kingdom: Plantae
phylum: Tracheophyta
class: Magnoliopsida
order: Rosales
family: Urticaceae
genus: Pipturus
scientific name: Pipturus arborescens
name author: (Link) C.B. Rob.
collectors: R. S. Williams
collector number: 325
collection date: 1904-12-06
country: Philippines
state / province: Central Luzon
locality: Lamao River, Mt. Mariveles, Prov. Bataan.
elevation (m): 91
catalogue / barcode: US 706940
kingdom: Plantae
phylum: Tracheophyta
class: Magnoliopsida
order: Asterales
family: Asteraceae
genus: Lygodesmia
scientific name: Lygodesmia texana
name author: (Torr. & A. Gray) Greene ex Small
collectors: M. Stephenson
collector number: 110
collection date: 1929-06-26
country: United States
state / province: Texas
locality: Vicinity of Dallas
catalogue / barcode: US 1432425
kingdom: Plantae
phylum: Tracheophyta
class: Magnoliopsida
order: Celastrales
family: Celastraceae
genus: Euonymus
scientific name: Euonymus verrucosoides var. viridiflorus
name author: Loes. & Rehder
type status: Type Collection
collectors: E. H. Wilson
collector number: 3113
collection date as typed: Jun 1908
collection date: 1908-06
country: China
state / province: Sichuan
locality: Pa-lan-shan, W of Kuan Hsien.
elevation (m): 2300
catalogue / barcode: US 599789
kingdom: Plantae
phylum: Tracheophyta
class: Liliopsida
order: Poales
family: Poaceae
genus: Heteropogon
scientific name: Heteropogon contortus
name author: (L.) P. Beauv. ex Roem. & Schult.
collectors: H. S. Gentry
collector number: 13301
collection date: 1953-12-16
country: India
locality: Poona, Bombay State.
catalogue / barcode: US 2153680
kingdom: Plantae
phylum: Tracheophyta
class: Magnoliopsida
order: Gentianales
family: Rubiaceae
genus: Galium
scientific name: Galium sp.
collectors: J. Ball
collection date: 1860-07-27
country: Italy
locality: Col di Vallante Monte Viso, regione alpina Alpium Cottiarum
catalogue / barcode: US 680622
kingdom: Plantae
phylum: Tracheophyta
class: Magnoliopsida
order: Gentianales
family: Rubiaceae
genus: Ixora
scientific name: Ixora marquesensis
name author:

▸ **DESCRIPTION OF THE TASK**
Rewrite the rows, starting at the line that has "order: Rosales" and ending after the line that has "country: India". Replace "catalogue" with "catalog" each time it appears and change nothing else.

▸ **FINAL RESULT**
order: Rosales
family: Urticaceae
genus: Pipturus
scientific name: Pipturus arborescens
name author: (Link) C.B. Rob.
collectors: R. S. Williams
collector number: 325
collection date: 1904-12-06
country: Philippines
state / province: Central Luzon
locality: Lamao River, Mt. Mariveles, Prov. Bataan.
elevation (m): 91
catalog / barcode: US 706940
kingdom: Plantae
phylum: Tracheophyta
class: Magnoliopsida
order: Asterales
family: Asteraceae
genus: Lygodesmia
scientific name: Lygodesmia texana
name author: (Torr. & A. Gray) Greene ex Small
collectors: M. Stephenson
collector number: 110
collection date: 1929-06-26
country: United States
state / province: Texas
locality: Vicinity of Dallas
catalog / barcode: US 1432425
kingdom: Plantae
phylum: Tracheophyta
class: Magnoliopsida
order: Celastrales
family: Celastraceae
genus: Euonymus
scientific name: Euonymus verrucosoides var. viridiflorus
name author: Loes. & Rehder
type status: Type Collection
collectors: E. H. Wilson
collector number: 3113
collection date as typed: Jun 1908
collection date: 1908-06
country: China
state / province: Sichuan
locality: Pa-lan-shan, W of Kuan Hsien.
elevation (m): 2300
catalog / barcode: US 599789
kingdom: Plantae
phylum: Tracheophyta
class: Liliopsida
order: Poales
family: Poaceae
genus: Heteropogon
scientific name: Heteropogon contortus
name author: (L.) P. Beauv. ex Roem. & Schult.
collectors: H. S. Gentry
collector number: 13301
collection date: 1953-12-16
country: India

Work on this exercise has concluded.